What is required: When you return the data, keep every word exact and include none of the images.

Recorded information:
• • • • • • •

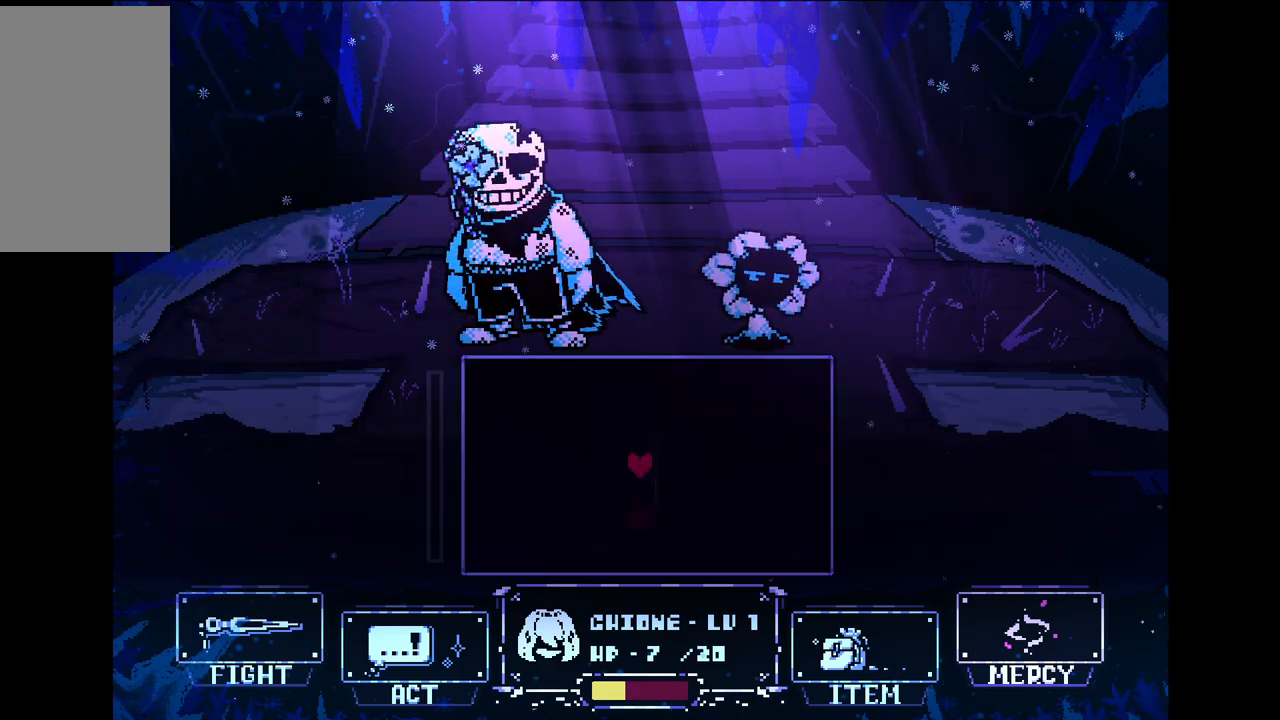
{"keys": ["x", "z"], "events": [[50, "x", "down"], [100, "z", "down"], [150, "x", "up"], [150, "z", "up"], [200, "x", "down"], [200, "z", "down"], [283, "x", "up"], [283, "z", "up"], [350, "x", "down"], [350, "z", "down"], [400, "x", "up"], [400, "z", "up"], [483, "x", "down"], [483, "z", "down"]]}
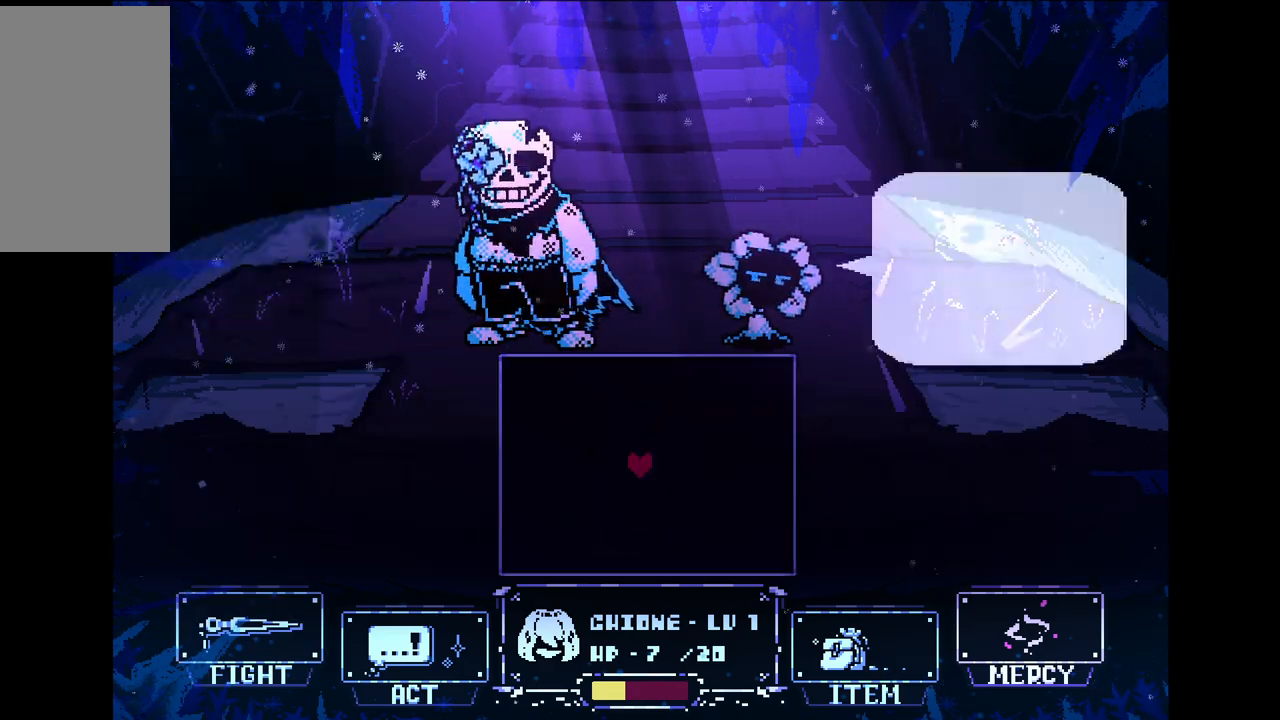
{"keys": ["x", "z"], "events": [[33, "x", "up"], [33, "z", "up"], [83, "x", "down"], [83, "z", "down"], [167, "x", "up"], [167, "z", "up"], [217, "x", "down"], [217, "z", "down"], [267, "x", "up"], [267, "z", "up"], [350, "x", "down"], [350, "z", "down"], [400, "x", "up"], [400, "z", "up"], [500, "x", "down"], [500, "z", "down"]]}
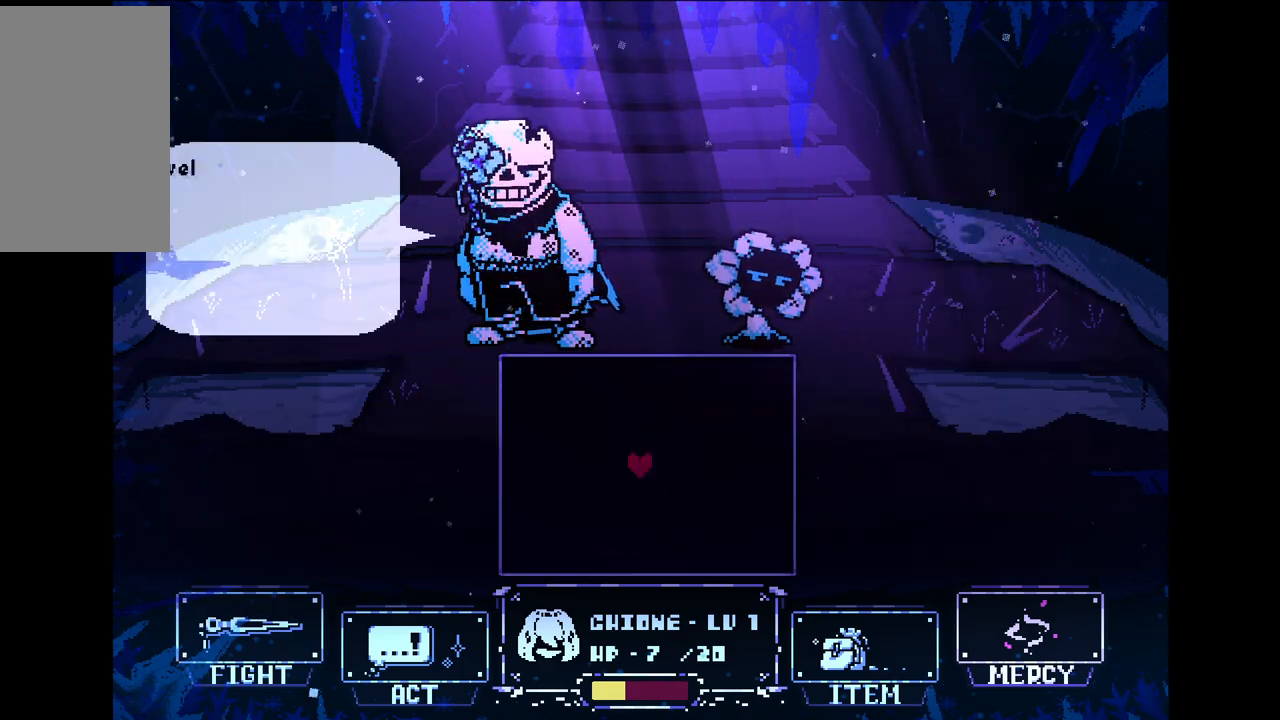
{"keys": [], "events": [[50, "x", "up"], [50, "z", "up"], [150, "x", "down"], [150, "z", "down"], [183, "x", "up"], [183, "z", "up"], [233, "x", "down"], [233, "z", "down"], [317, "x", "up"], [317, "z", "up"], [367, "x", "down"], [367, "z", "down"], [467, "x", "up"], [467, "z", "up"]]}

• • • • • • •

Solution to this problem:
{"keys": ["x", "z"], "events": [[50, "x", "down"], [100, "z", "down"], [150, "x", "up"], [150, "z", "up"], [200, "x", "down"], [200, "z", "down"], [283, "x", "up"], [283, "z", "up"], [350, "x", "down"], [350, "z", "down"], [400, "x", "up"], [400, "z", "up"], [483, "x", "down"], [483, "z", "down"]]}
{"keys": ["x", "z"], "events": [[33, "x", "up"], [33, "z", "up"], [83, "x", "down"], [83, "z", "down"], [167, "x", "up"], [167, "z", "up"], [217, "x", "down"], [217, "z", "down"], [267, "x", "up"], [267, "z", "up"], [350, "x", "down"], [350, "z", "down"], [400, "x", "up"], [400, "z", "up"], [500, "x", "down"], [500, "z", "down"]]}
{"keys": [], "events": [[50, "x", "up"], [50, "z", "up"], [150, "x", "down"], [150, "z", "down"], [183, "x", "up"], [183, "z", "up"], [233, "x", "down"], [233, "z", "down"], [317, "x", "up"], [317, "z", "up"], [367, "x", "down"], [367, "z", "down"], [467, "x", "up"], [467, "z", "up"]]}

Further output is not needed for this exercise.